Tasting the precious black pearls of Arcachon bay
Curious to know more, we went along to the Perlita strugeon farm near Arcachon on the river Leyre. Here is what we learned:
It is one of the only caviar farms in France to manage the whole cycle on the same site from farming to processing. We also learnt that one of the first criteria of good quality caviar is the size of its grains. Something else that we found amazing was how technical and long the farming is.
The small team is very friendly. We were greeted by Marion and also Jean, a local retired story-teller who looks after the groups that visit the site. Jean is the official guide for the farm as he has acquired extensive knowledge which, combined with his personality, makes it a great experience. He went through the entire production process careful to mention the environmental issues such as water cleaning and local nature preservation. The sturgeon raised here is of the Siberian species. For over 20 years now over 4 tonnes of caviar is produced every year to satisfy the taste buds of French clients and also an increasing large number of foreign clients, restaurants, wholesalers and direct consumers.

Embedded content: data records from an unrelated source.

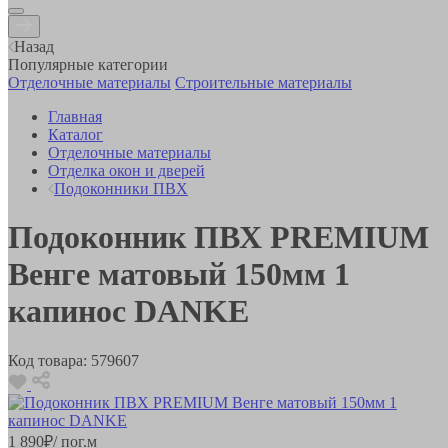
Назад
Популярные категории
Отделочные материалы
Строительные материалы
Главная
Каталог
Отделочные материалы
Отделка окон и дверей
Подоконники ПВХ
Подоконник ПВХ PREMIUM
Венге матовый 150мм 1
капинос DANKE
Код товара:
579607
1 890
₽
/ пог.м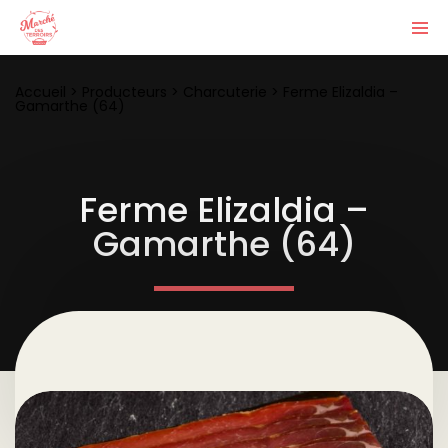
Accueil
>
Producteurs
>
Charcuterie
>
Ferme Elizaldia –
Gamarthe (64)
Ferme Elizaldia –
Gamarthe (64)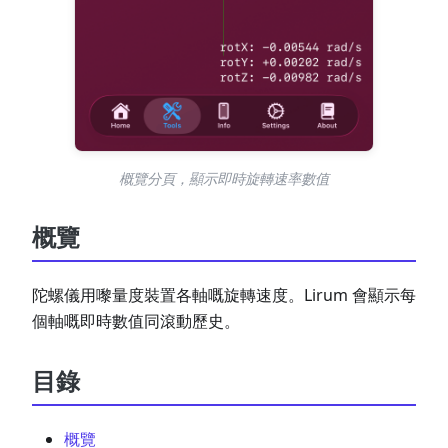
概覽分頁，顯示即時旋轉速率數值
概覽
陀螺儀用嚟量度裝置各軸嘅旋轉速度。Lirum 會顯示每
個軸嘅即時數值同滾動歷史。
目錄
概覽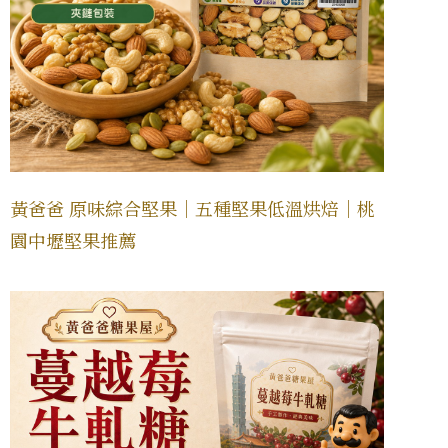
黃爸爸 原味綜合堅果｜五種堅果低溫烘焙｜桃
園中壢堅果推薦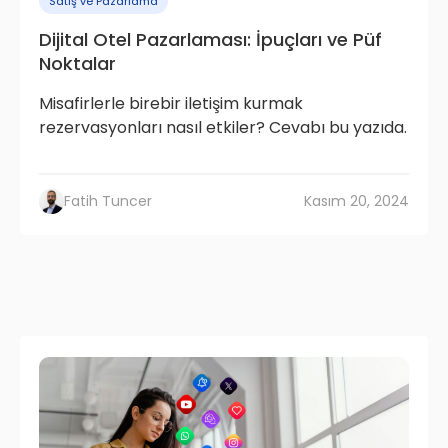
Satış ve Pazarlama
Dijital Otel Pazarlaması: İpuçları ve Püf
Noktalar
Misafirlerle birebir iletişim kurmak
rezervasyonları nasıl etkiler? Cevabı bu yazıda.
Fatih Tuncer
Kasım 20, 2024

We visited the ponds first where the fish are equipped with electronic markers allowing the team to follow the maturation process on a daily basis. This is crucial in deciding the precise moment for collecting the eggs. Over 50,000 fry are born here every year. They are put in different ponds according to their age. Before three years old it’s impossible to know if they are male or female. From seven years old the female fish is kept aside and monitored regularly, until the eggs have reached the best size for consumption.
It’s not possible to visit the laboratory where the extraction is made and the caviar conditioned. But Pierre showed a great video which explains the process in detail.
To finish the visit we were invited to taste two types of caviar, one only a few weeks old the other 7 months old. It was the first time tasting such a delicacy and we loved the refined and iodine taste and appreciated the difference between the young and more mature caviar.
Pierre finally explained that many local restaurants order directly from Perlita, such as the famous Le Chapon Fin in Bordeaux, or Les Belles Perdrix at Château Trolong Mondot in Saint-Emilion. Below is a recipe from the Arcachon restaurant Le Patio where Perlita caviar is on the menu since 2007.
The visit takes 1 hour and 30 minutes and costs €29/person. It includes a very generous Perlita tasting. Note that visits are in French, however Greens & Grapes will be delighted to organise the booking and translation for groups.
You can buy directly from the shop, which will wrap them neatly in a cooling box that can keep it fresh for 48h. Prices start at €42 for a 20g tin.
L’Estrugeonnière – Caviar Perlita – www.caviar-perlita.com
Thank you to Jean and Marion for their welcome and friendliness during the visit.
How to eat caviar?
For aperitif, on its own with Champagne. Here people favour them with oysters from Arcachon: just put a few pearls on each oyster and always best with local dry wine such as Entre-deux-Mers.
Try it also with a Vodka granite and lime sorbet, or prepare small potato pancakes, whip lemon with cream and present caviar on the pancake with the beaten cream on the side.
Pierre recommends it in its simplest form, such as in an organic boiled or just on its own.
At Le Patio restaurant in Arcachon, the chef often cooks it in a Crab soup for starter. The fresh crab meat is presented in the centre of a plate in the shape of a ball. It’s covered with layers of cucumber. The crab soup is delicately poured around the crab ball. A small spoonful of caviar is displayed on top of the ball for contrasting taste and colour.